Understanding Parent Participation in the Postsecondary Education of Students with Autism Spectrum Disorder
thesisposted on 01.05.2020, 00:00 by Cheryl Widman
Of the 50,000 youth with Autism Spectrum Disorder (ASD) who achieve adulthood each year, the National Autism Indicators Report disclosed that 36% attend a postsecondary school. Among these, an 80% majority, attended 2-year colleges and 11% attended 4-year colleges (Roux et al., 2015a, 2015b). A systematic review of the literature exposed a gap with respect to the participation of parents of postsecondary students with ASD, a best practice in primary and secondary education. To understand parent participation in the postsecondary education of their students with ASD, I designed a mixed-methods research study examining three domains of support, autonomy, social integration, and stress/emotional relief.
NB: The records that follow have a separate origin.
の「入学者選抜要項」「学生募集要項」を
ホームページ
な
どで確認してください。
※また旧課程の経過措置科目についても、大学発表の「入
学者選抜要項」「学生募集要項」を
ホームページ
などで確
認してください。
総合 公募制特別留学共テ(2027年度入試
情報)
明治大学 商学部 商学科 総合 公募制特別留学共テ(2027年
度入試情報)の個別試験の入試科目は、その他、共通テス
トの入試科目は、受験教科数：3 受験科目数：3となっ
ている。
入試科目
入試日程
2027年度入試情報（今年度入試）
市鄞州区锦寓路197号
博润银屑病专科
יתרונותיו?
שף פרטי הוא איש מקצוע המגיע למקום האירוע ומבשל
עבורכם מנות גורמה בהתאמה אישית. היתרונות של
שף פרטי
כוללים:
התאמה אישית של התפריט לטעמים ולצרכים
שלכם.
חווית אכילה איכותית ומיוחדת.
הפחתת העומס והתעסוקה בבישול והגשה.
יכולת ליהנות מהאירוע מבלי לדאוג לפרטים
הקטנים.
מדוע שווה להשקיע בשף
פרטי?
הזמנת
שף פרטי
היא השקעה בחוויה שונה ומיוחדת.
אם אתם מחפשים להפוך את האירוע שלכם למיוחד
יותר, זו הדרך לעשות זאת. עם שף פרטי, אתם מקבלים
An online dichotomous survey of 45 questions plus 14 open-ended questions collected data contemporaneously from 45 parents. Construct validity as measured through Mokken Scale Analysis rated strongest for social integration with the scalability coefficient H=.39 and standard error of .08, with KR-20 analysis confirming high reliability of .76 for internal consistency. Quantitative and qualitative results triangulated, with academic and executive function support emerging as additional domains of participation exposed through qualitative elaboration. To generalize, parents were fostering skills which fall under the rubric of self-determination, the development of which is delayed beyond young adulthood among individuals with ASD, particularly skills associated with executive function. Further testing of the dichotomous instrument with larger sample sizes is warranted and suggested.